AO RESPONDER SOBRE GAS RELEASE, MAGDA DIZ QUE “PETROBRÁS NÃO É ONG” E LEVANTA HIPÓTESE DE REVISAR PROJETOS
Poucas horas depois de Agência Nacional do Petróleo (ANP) aprovar a consulta pública sobre o programa Gas Release, a Petrobrás deu o seu recado. “Não somos uma ONG, somos uma empresa, e empresa tem que dar lucro”, disse a presidente da petroleira, Magda Chambriard, durante teleconferência com investidores no início da tarde desta sexta-feira (7).
A executiva declarou que ainda não sabe exatamente qual vai ser o efeito de uma eventual implementação do programa, mas não descarta uma possível revisão de projetos em andamento. “Ainda não sabemos como isso vai terminar, mas o fato é que, independentemente do que aconteça, vamos ter que olhar os projetos à luz de uma possível alteração regulatória. Isso é assim no mundo todo e não vai ser diferente na Petrobrás”, declarou.
O Gas Release nada mais é do que um mecanismo regulatório que obrigaria empresas com elevada participação de mercado a disponibilizar parte de sua oferta para concorrentes. Onde se lê “empresas com elevada participação“, leia-se Petrobrás.

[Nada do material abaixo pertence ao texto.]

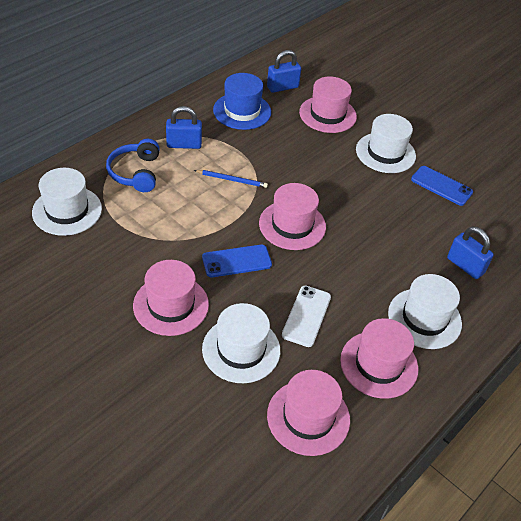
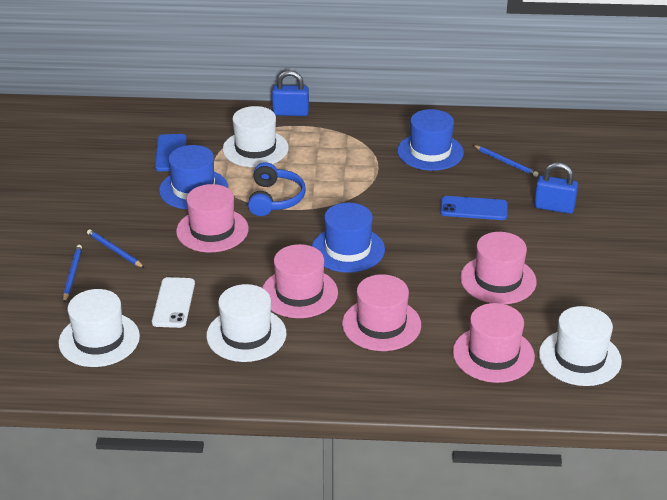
blue hat: [213,73,271,130] = 1 -> [159,145,228,209] [312,203,385,273] [397,109,464,171] = 3
blue padlock: [166,106,202,149] [267,50,301,93] [447,227,494,279] = 3 -> [272,70,309,116] [534,162,578,214] = 2
blue pencil: [194,170,268,188] = 1 -> [63,245,82,303] [87,229,144,268] [473,145,539,177] = 3

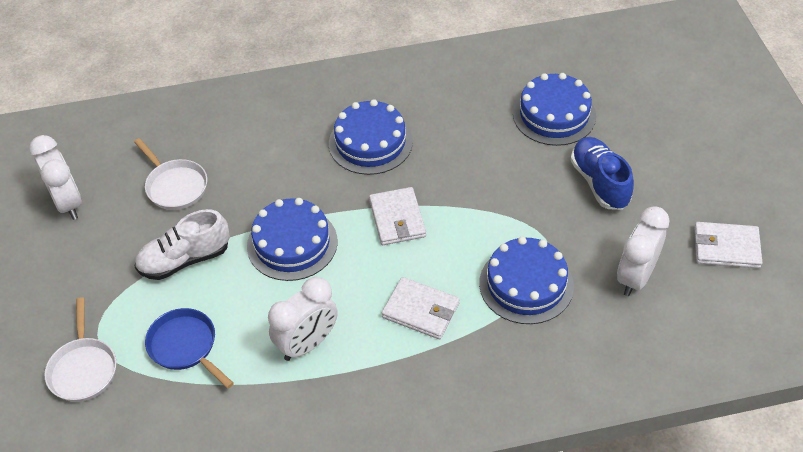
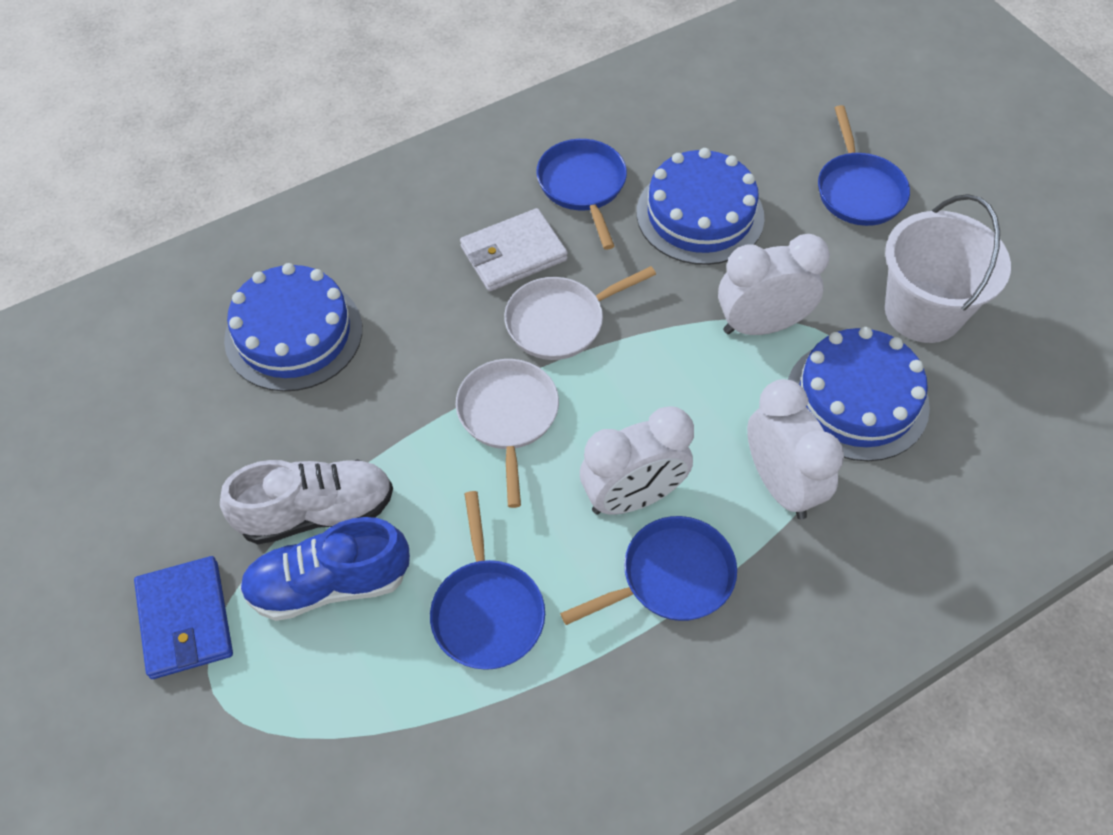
blue cake: [247,198,337,281] [329,99,413,175] [479,237,574,324] [513,73,596,146] = 4 -> [224,263,362,392] [637,148,764,265] [788,327,930,461] = 3
blue pan: [145,308,234,389] = 1 -> [430,491,545,670] [536,139,627,250] [560,516,737,625] [818,105,910,226] = 4
blue wallet: none = 0 -> [134,556,233,679] = 1
white bucket: none = 0 -> [885,194,1011,343] = 1
white wallet: [369,187,426,245] [382,277,460,339] [694,222,762,269] = 3 -> [460,208,568,292] = 1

Um “esboço” do programa foi apresentado hoje pela ANP e entrará em consulta pública. Pela proposta, 100% da produção da estatal será preservada. Apenas o gás natural adquirido de outras petroleiras pela estatal na boca do poço, da União e importado da Bolívia via Gasbol será alvo do programa.
Mais tarde, durante entrevista coletiva, o diretor executivo de Transição Energética e Sustentabilidade da empresa, William Nozaki, disse que a Petrobrás vai se pronunciar sobre a proposta no âmbito da própria consulta pública.
“A posição da Petrobrás sobre esse tema já vem sendo externalizada ao longo das últimas semanas: a nossa posição é a de que redistribuir moléculas de gás existentes, transferir meramente titularidades de moléculas de gás, não vai resolver o problema estrutural da necessidade de aumento da oferta de gás e, portanto, não vai reduzir o preço”, declarou.
Nozaki avaliou que, ao longo dos últimos anos, o mercado de gás brasileiro passou por um processo de abertura e desconcentração bastante relevante. Segundo ele, na comercialização do segmento de gás, já tem mais de 31 empresas concorrendo com a Petrobrás, mais de 100 consumidores livres e um conjunto de terminais de regaseificação que, somados, têm capacidade superior à da própria Petrobrás.
“A Petrobrás hoje tem 65 contratos de compra e venda de gás, e terceiros têm mais de 180 contratos. Nesse último período, a molécula vendida pela Petrobrás às distribuidoras sofreu uma redução de 27%. Essa é a leitura que a gente vem fazendo desse cenário”, disse.
Por fim, Nozaki reconheceu que mudanças regulatórias necessariamente levam a necessidades de reavaliações, que serão feitas de maneira muito criteriosa a partir agora da divulgação do texto do Gas Release.